# Interior repaint - whole house, color ideas



## Chokingdogs (Oct 27, 2012)

Set to embark on my first whole house makeover, in terms of paint, and looking for color ideas. House is 1960 traditional 1 and 1/2 story colonial, so it's not an open floor plan by any stretch, and it has 8 foot along with 7'8" ceilings upstairs. Coming from a house with 9' ceilings, I sort of feel....squished, if you know what I mean.

Has hardwood, oak, on both levels, and it's like a typical golden/honey color, but a shade or so darker. All our furniture is again, traditional colonial style, and just about everything is a dark mahogany/cherry/walnut color. Have two large oriental rugs, 6X9 and 8X10, for the living and dining rooms, which are primarily a base of dark red with deep dark blue. I also have oil rubbed bronze accents - lights, doorknobs, wallplates, faucets, etc.
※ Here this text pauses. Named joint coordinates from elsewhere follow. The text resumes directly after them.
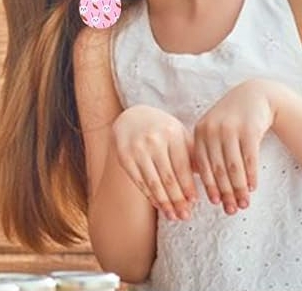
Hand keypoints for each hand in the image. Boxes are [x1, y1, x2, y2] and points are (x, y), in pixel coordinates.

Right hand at [112, 105, 196, 220]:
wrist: (132, 116)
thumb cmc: (163, 130)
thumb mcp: (179, 134)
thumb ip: (192, 154)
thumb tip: (209, 180)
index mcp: (172, 133)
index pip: (182, 166)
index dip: (188, 186)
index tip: (194, 202)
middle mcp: (153, 140)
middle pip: (168, 177)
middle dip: (178, 200)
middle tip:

About the only colors I'm sure about are, lol, the ceiling and trim. Going for basic ceiling white, hoping that would alleviate some of the squished sensation. Ditto for the trim, a basic "white" throughout. 

Walls, bathrooms, kitchen....no idea. I have a 6 YO and a 1 YO. the 6YO has her own room, and while I'm sure she'd love a pink room, I'm not quite ready for that. The dining room has a chair rail, and I'm toying with the idea of contrasting colors. I've been in some before and liked it, but have seen it two ways - dark on bottom and vice versa. To me, seems more balanced with dark on bottom, but what do I know?

Based on what I described in terms of furnishings and existing floor color, any thoughts/ideas on what colors can go into rooms? I'm pretty basic, clearly the opposite of contemporary/modern, so mauve or bumble bee yellow arent on my radar.

Thanks


----------



## garlicbreath (Jun 25, 2012)

Flat white ceiling. Semi gloss white trim. 
Why not paint a room pink? The kid is only a kid once. 

Sent from my Motorola MicroTAC 9800X


----------



## garlicbreath (Jun 25, 2012)

http://www.diychatroom.com/showthread.php?p=1326767


Our color before trim.

Sent from my Motorola MicroTAC 9800X


----------



## diylife (Aug 2, 2014)

Definitely keep the ceiling white, just to keep everyone contrasting correctly to the eyes  That would be my opinion!


----------



## fortunerestore (Mar 6, 2014)

I agree that a 6 year old totally deserves a pink room of her own. That’s the least that you can do for her. The dining room rail should be polished in a wood color of your choice to give warmth to the area. I suggest that you keep the ceiling white throughout in order to create some uniformity. Last but not the least - go for colors that will last out for at least two to three years. No point in going with the trend and repainting after six months. Contrasting colors do well in the corridors and kitchen.


----------